[Stored data]
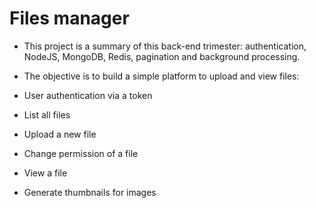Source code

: <h1> Files manager </h1>

- This project is a summary of this back-end trimester: authentication, NodeJS, MongoDB, Redis, pagination and background processing.

- The objective is to build a simple platform to upload and view files:

- User authentication via a token
- List all files
- Upload a new file
- Change permission of a file
- View a file
- Generate thumbnails for images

▶ _Task directions_:
State the number of lines in the data above containing the string "authentication" and nothing more.

▶ _Exercise response_:
2